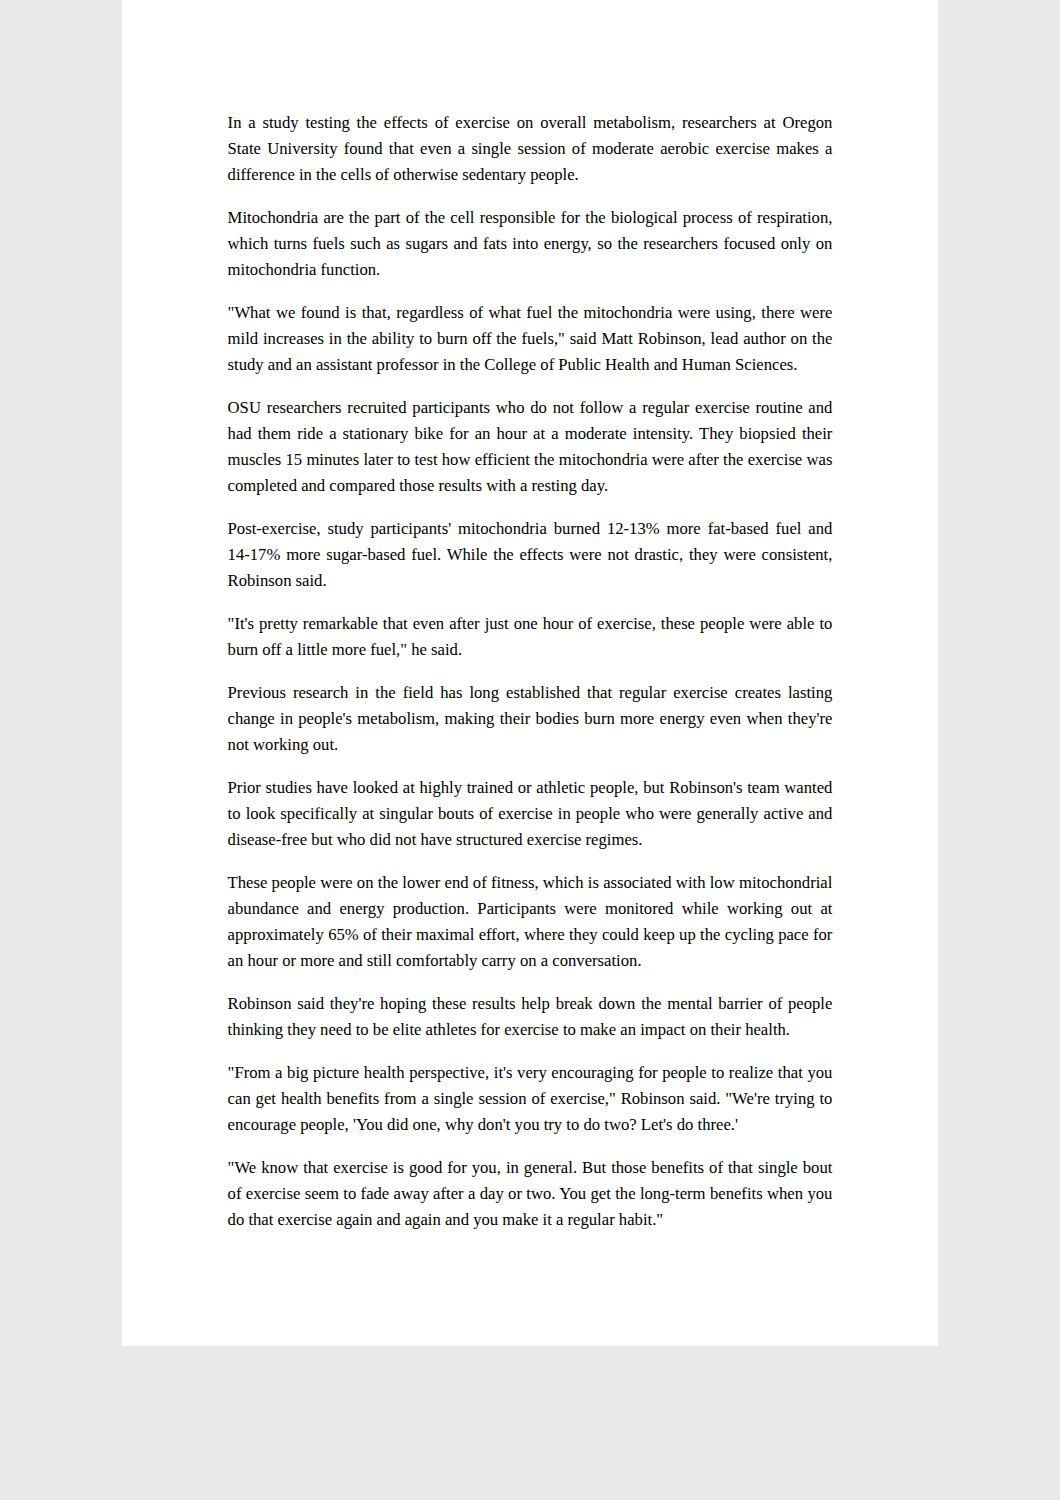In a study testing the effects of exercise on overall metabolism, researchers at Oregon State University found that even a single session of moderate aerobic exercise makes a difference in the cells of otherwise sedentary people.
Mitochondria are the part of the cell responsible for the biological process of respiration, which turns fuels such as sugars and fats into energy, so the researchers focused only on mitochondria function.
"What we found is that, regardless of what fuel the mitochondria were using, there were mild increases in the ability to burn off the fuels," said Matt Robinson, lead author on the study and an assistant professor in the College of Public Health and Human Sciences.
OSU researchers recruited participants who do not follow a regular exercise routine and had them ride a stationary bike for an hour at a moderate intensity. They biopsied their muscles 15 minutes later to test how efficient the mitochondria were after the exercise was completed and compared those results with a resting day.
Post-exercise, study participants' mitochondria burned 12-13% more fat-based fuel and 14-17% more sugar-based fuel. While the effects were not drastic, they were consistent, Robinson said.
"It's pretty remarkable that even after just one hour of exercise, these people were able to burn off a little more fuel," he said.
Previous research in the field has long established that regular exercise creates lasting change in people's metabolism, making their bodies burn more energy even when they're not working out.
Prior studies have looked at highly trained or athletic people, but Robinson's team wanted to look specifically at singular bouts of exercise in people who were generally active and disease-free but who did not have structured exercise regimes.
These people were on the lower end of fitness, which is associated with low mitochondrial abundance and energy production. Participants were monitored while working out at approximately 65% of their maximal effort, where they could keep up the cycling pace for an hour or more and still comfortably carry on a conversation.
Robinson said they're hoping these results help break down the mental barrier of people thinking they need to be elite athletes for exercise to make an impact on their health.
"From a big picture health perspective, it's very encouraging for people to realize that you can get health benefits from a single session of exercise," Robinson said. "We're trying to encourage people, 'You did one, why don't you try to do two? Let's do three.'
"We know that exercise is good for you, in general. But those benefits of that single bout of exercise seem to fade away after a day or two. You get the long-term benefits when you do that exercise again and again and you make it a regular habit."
• • • • • • •
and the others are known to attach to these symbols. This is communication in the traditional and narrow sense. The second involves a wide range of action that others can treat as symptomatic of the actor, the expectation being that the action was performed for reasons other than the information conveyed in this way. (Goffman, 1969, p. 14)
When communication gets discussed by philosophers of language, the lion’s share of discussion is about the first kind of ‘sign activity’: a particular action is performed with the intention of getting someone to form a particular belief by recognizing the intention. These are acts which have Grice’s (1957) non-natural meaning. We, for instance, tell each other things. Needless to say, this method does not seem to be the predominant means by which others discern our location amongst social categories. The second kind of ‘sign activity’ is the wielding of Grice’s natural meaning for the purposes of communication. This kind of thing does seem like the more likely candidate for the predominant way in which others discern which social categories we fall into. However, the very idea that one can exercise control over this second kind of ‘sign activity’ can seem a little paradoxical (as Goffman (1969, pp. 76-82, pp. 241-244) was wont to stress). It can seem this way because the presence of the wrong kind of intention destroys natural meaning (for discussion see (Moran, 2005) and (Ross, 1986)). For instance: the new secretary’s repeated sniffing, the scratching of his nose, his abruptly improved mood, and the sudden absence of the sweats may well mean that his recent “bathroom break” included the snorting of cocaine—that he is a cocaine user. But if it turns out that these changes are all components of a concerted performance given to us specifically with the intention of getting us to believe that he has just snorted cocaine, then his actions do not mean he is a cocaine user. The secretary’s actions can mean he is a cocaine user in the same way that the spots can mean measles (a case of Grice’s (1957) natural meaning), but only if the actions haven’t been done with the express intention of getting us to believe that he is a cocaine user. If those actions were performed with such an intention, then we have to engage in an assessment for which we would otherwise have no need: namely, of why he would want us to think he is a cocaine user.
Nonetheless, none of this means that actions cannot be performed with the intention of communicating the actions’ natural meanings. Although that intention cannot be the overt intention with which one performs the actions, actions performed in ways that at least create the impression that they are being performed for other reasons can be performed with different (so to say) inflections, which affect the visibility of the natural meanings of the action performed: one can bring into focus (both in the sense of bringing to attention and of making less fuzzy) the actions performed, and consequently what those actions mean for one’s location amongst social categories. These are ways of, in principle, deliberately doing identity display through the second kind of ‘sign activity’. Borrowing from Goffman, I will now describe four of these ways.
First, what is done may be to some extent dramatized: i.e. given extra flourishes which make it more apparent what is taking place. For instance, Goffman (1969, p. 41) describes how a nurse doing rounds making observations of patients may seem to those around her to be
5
• • • • • • •
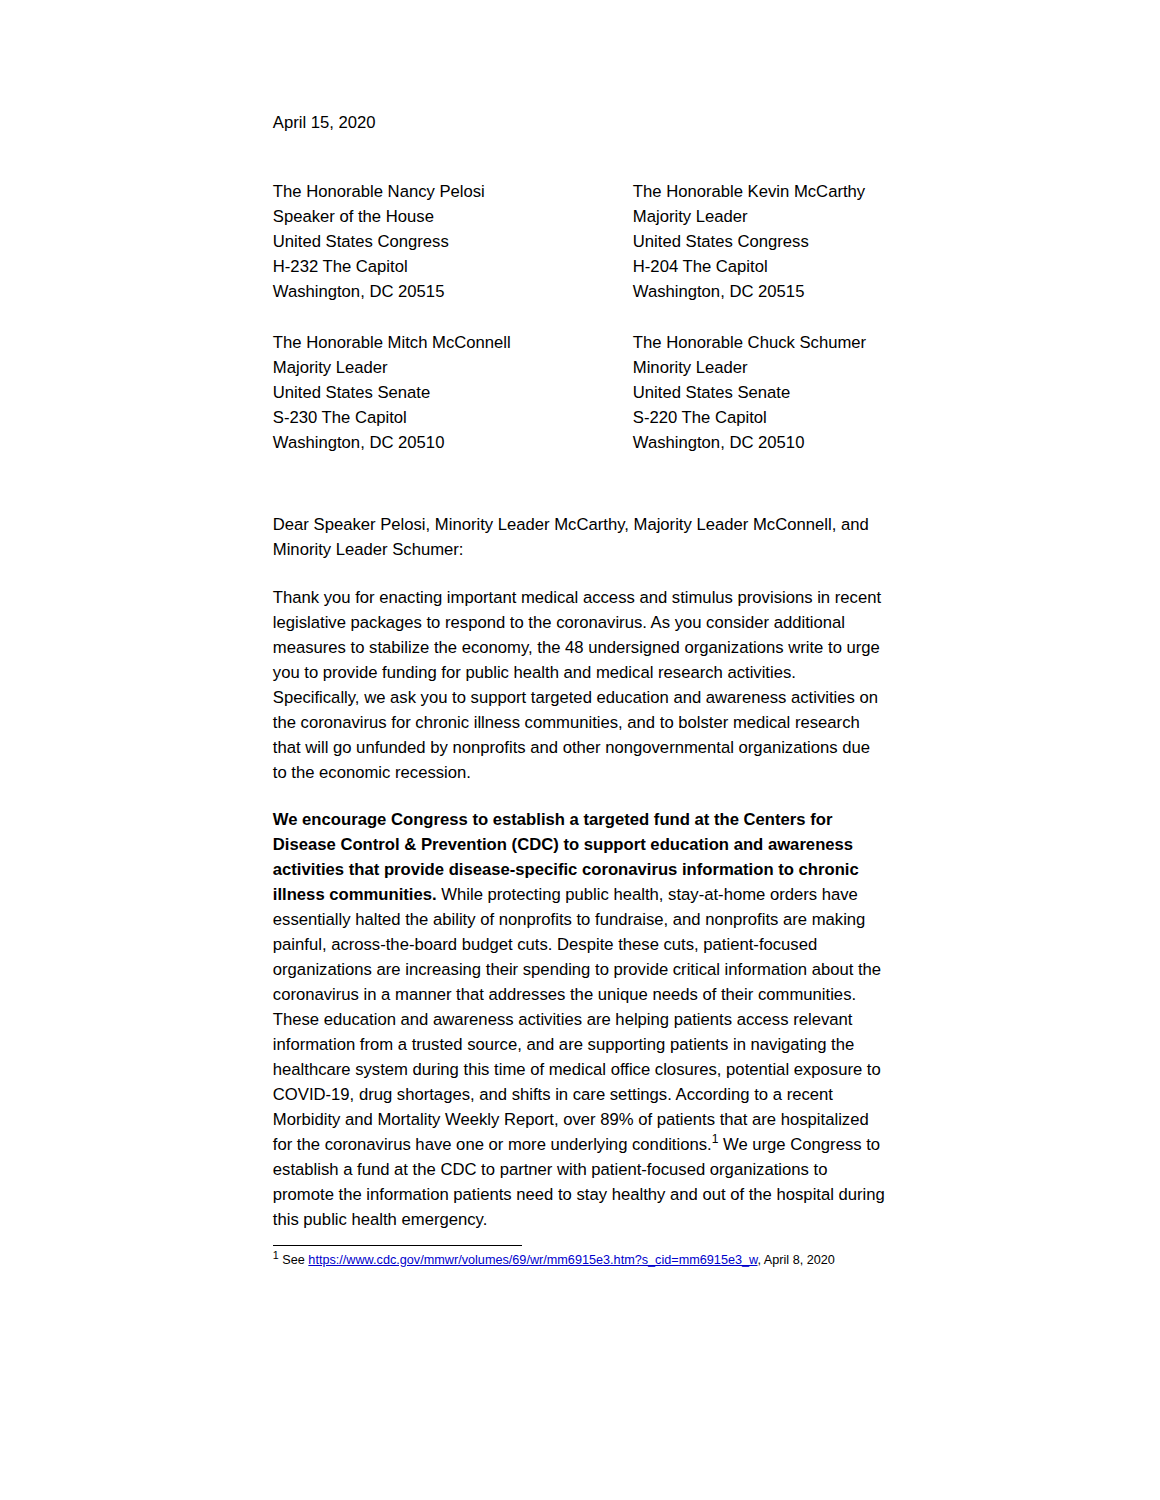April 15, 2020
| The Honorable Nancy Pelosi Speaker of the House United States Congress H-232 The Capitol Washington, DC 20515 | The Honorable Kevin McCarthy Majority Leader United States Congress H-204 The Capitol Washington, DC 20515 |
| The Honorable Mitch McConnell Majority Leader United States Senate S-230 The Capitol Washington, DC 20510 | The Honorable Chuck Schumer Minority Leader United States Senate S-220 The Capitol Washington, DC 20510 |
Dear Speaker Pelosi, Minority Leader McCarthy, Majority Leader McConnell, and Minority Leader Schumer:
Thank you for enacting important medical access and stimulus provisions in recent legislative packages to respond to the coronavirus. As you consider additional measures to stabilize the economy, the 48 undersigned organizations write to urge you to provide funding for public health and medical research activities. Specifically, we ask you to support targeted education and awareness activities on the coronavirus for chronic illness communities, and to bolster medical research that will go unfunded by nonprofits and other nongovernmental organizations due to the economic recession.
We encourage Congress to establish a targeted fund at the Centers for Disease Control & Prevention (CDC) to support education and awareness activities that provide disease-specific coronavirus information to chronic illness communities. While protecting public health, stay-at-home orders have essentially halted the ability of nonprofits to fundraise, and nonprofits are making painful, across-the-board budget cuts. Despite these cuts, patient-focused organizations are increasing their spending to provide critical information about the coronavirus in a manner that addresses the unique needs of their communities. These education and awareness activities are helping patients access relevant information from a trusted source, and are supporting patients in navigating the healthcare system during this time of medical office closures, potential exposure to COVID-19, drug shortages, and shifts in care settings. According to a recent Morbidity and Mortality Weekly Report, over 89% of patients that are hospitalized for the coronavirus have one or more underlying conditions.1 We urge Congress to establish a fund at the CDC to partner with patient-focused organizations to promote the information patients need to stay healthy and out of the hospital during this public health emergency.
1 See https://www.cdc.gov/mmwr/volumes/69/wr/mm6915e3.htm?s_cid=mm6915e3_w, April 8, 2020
• • • • • • •
**Task goal**
Across the listing above, report every line where "Schumer" occurs.

**Written answer**
| The Honorable Mitch McConnell Majority Leader United States Senate S-230 The Capitol Washington, DC 20510 | The Honorable Chuck Schumer Minority Leader United States Senate S-220 The Capitol Washington, DC 20510 |
Dear Speaker Pelosi, Minority Leader McCarthy, Majority Leader McConnell, and Minority Leader Schumer:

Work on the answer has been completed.